Wherever the word "contra" occurs in the listing below, copy that whole line.

--------

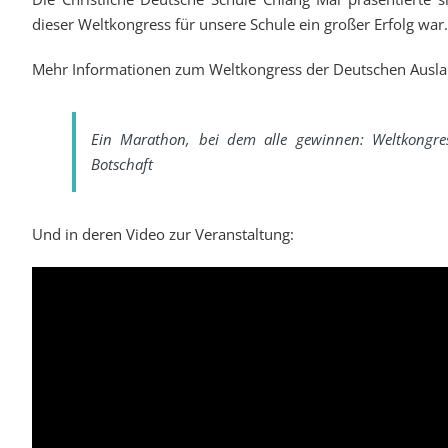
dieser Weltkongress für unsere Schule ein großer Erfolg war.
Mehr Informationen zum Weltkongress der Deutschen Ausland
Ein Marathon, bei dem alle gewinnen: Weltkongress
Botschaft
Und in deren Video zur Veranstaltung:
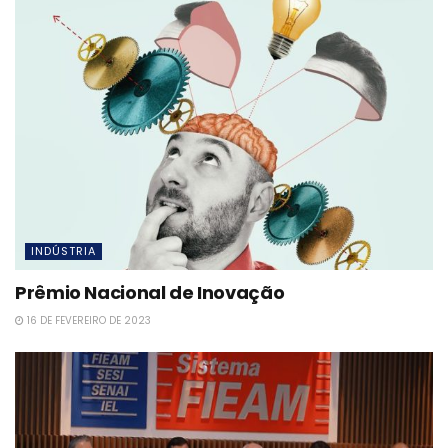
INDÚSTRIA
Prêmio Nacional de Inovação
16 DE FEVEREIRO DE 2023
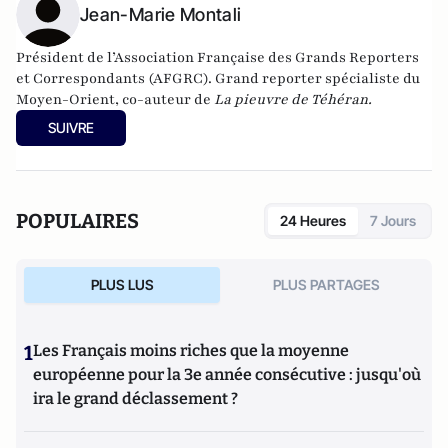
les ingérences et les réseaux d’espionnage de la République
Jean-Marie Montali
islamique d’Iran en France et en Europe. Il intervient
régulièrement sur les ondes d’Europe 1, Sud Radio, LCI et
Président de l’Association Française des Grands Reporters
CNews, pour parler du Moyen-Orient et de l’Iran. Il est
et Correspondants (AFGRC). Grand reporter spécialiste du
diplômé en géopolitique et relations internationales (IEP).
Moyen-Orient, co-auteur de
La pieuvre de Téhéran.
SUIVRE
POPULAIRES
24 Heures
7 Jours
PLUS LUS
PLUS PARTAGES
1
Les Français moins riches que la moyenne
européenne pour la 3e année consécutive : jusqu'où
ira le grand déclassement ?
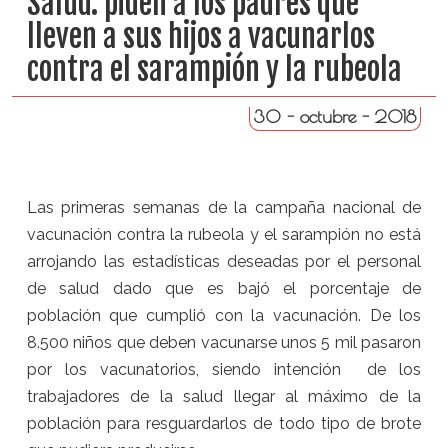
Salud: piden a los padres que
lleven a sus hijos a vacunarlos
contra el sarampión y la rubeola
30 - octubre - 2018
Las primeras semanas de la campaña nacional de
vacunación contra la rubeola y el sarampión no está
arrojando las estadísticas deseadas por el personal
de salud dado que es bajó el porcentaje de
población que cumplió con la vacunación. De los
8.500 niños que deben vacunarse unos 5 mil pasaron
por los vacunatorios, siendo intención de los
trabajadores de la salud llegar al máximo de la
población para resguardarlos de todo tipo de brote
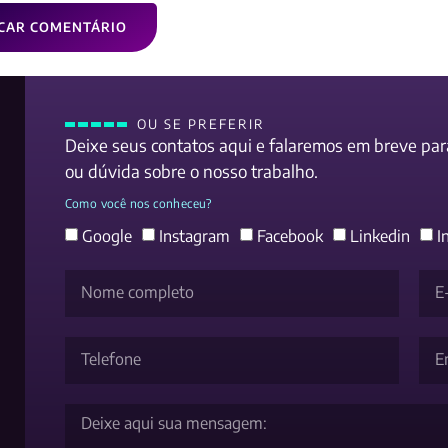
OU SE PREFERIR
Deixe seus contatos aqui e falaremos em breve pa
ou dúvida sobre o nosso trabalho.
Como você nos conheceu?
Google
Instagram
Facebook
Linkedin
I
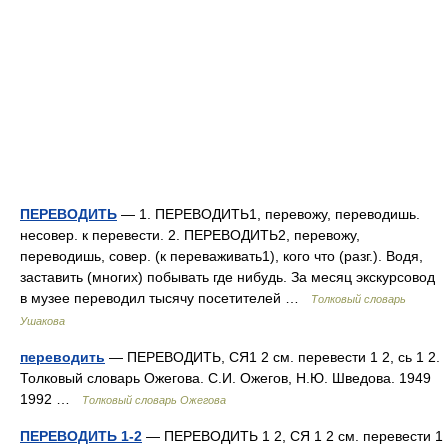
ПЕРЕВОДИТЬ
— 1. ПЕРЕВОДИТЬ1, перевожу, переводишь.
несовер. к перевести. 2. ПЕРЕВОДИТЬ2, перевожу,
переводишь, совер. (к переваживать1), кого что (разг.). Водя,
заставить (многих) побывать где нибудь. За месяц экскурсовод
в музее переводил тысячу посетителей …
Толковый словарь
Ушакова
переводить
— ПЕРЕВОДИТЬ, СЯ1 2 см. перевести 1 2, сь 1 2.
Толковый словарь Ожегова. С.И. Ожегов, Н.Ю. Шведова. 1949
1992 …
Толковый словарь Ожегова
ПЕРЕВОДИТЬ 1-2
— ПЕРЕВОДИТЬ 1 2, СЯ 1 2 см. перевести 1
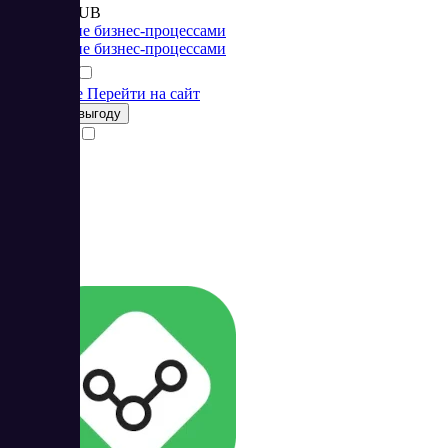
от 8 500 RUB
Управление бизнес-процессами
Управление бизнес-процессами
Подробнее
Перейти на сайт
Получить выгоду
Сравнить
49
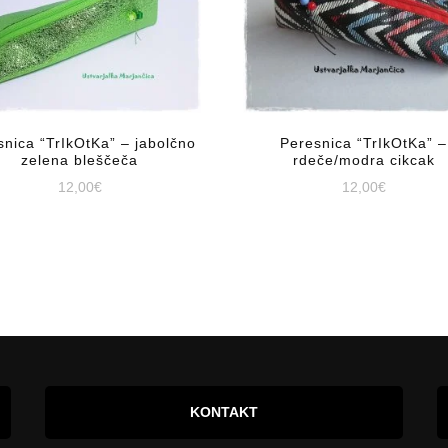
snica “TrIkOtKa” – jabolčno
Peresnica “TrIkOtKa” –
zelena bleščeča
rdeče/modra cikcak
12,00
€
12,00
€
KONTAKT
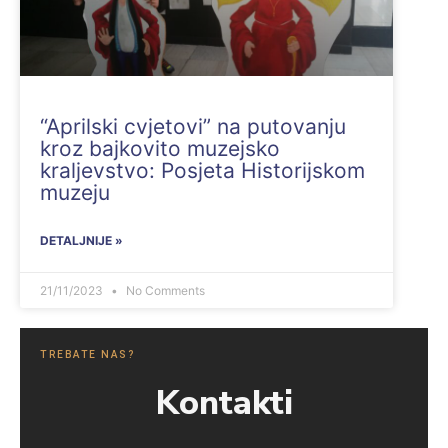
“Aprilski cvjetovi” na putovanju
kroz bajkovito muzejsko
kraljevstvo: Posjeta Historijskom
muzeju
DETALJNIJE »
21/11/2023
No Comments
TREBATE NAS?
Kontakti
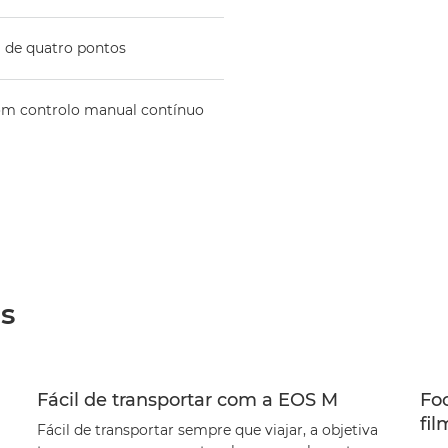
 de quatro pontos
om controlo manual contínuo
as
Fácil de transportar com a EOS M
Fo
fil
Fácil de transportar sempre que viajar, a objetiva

--------

- **SOLUTION BELOW**:
contra el sarampión y la rubeola
vacunación contra la rubeola y el sarampión no está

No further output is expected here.